Re: alternative service probability parameter

For anything stable for experimental selection,  it seems you'd want a seed
that mixes in also communicated as you don't want hosts to always be opted
in to everyone's rollouts and experiments.   Anything per-client
deterministic seems like it could be a path to identify users if not

Sent from my mobile device
On May 8, 2015 5:09 PM, "Ryan Hamilton" <> wrote:

> On Fri, May 8, 2015 at 12:49 PM, Amos Jeffries <>
> wrote:
>> On 9/05/2015 1:37 a.m., Bence Béky wrote:
>> > Hello httpbis,
>> >
>> > This is a heads up about a parameter that we have been using in
>> > Alternate-Protocol headers, and are planning to use in Alt-Svc headers
>> > and ALTSVC frames.  It is "p=" (probability), that Google servers emit
>> > and Chrome observes.  This takes a numerical value between 0.0 and 1.0
>> > inclusive, and tells the client to only observe the alternative
>> > service with that given probability (and ignore it otherwise).  This
>> > parameter can be used for finer grade load balancing, for gradual
>> > rollout of a new protocol, and for performance testing.
>> Why not reusing the standard qvalue / ranking, like other standard
>> documents do?
>>   <>
> ​Interesting idea!
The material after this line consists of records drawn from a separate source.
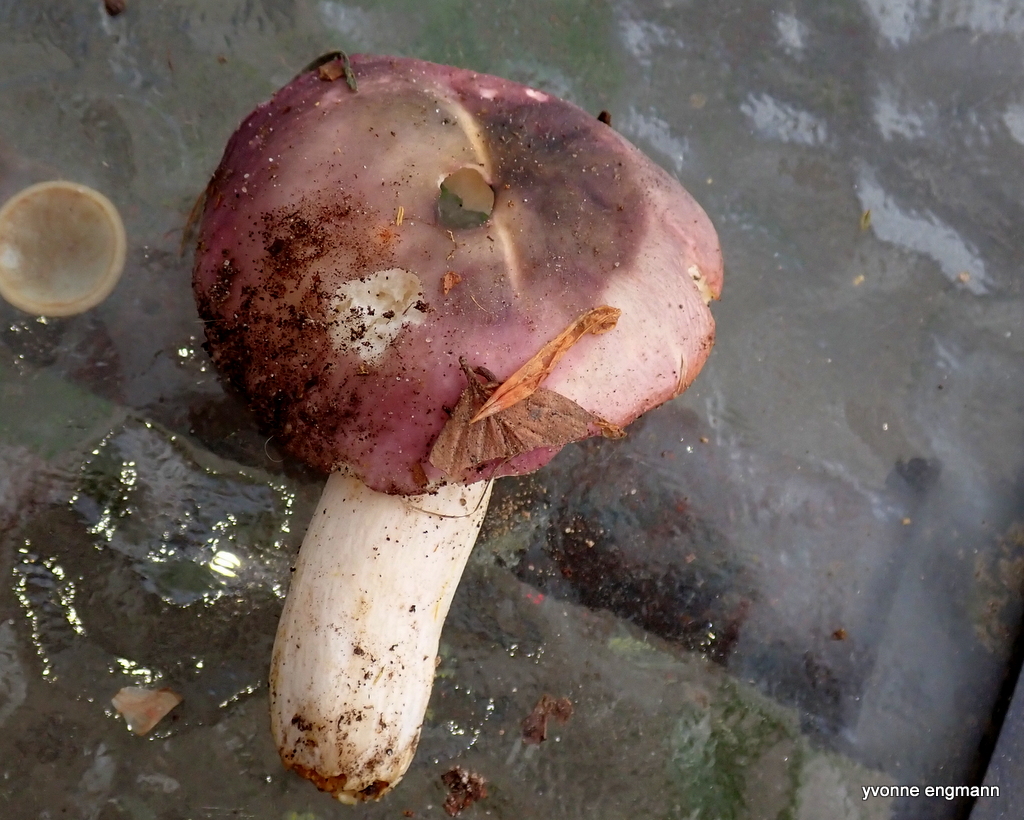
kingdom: Fungi
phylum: Basidiomycota
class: Agaricomycetes
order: Russulales
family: Russulaceae
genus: Russula
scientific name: Russula
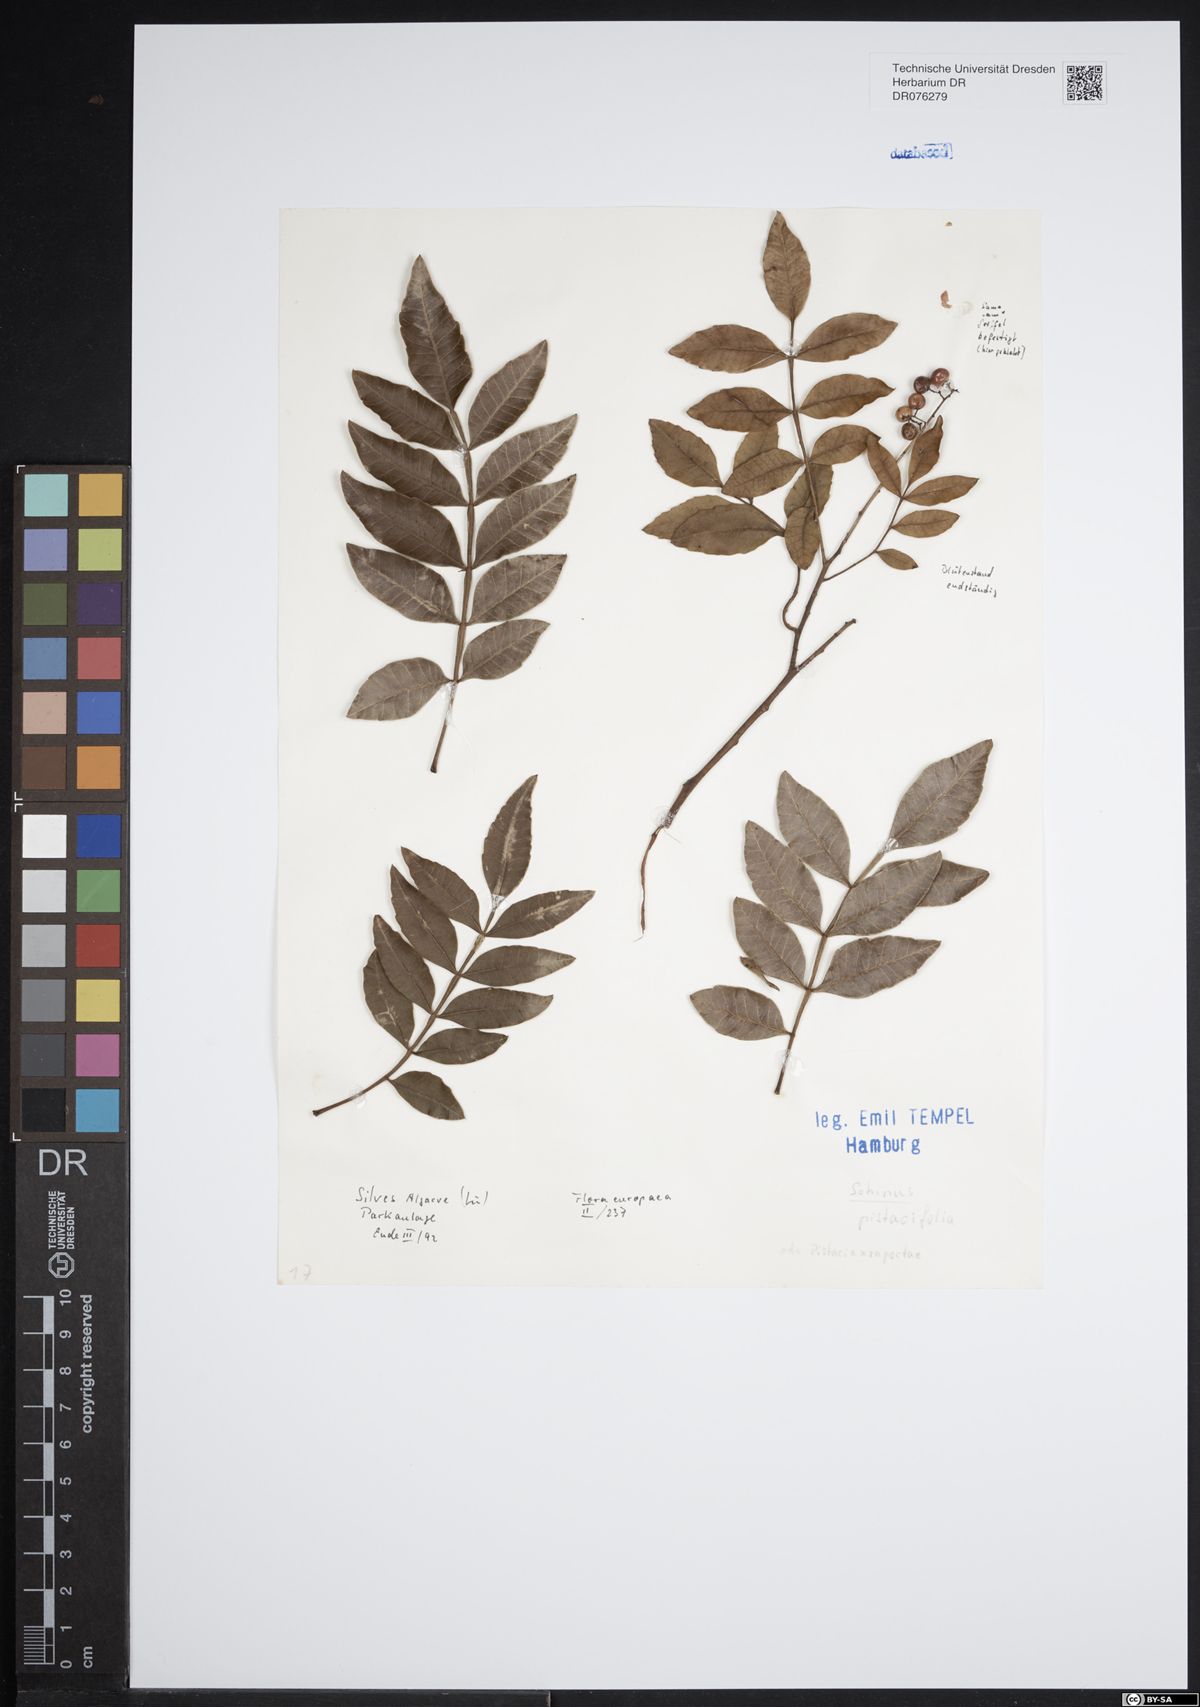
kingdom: Plantae
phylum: Tracheophyta
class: Magnoliopsida
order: Sapindales
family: Anacardiaceae
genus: Schinus
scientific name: Schinus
I can definitely see reusing the syntax, but I suspect
> it needs some added semantics. In particular, the way we use p= at Google
> is to ​make sure that if p=.5 then 50% of users will use the alternative
> and 50% will not. But more strongly than that, we need to have all users in
> the "use it" group to use it for all servers that advertise p=.5. Because
> page loads often pull in resources from multiple domains/server it is
> critical that we be able to do realistic A/B comparisons. From reading the
> qvalue section it doesn't sound like it fits exactly. But I could imagine a
> small change to the Alt-Svc draft to clarify this in the Alt-Svc context.
> The other question I have is if we want to do 50% use the alternative 50%
> don't, I assume we would need to emit 2 alternatives both with the same q=
> value. The first is the "real" alternative, the second is the default
> protocol. Is that how you would imagine this working?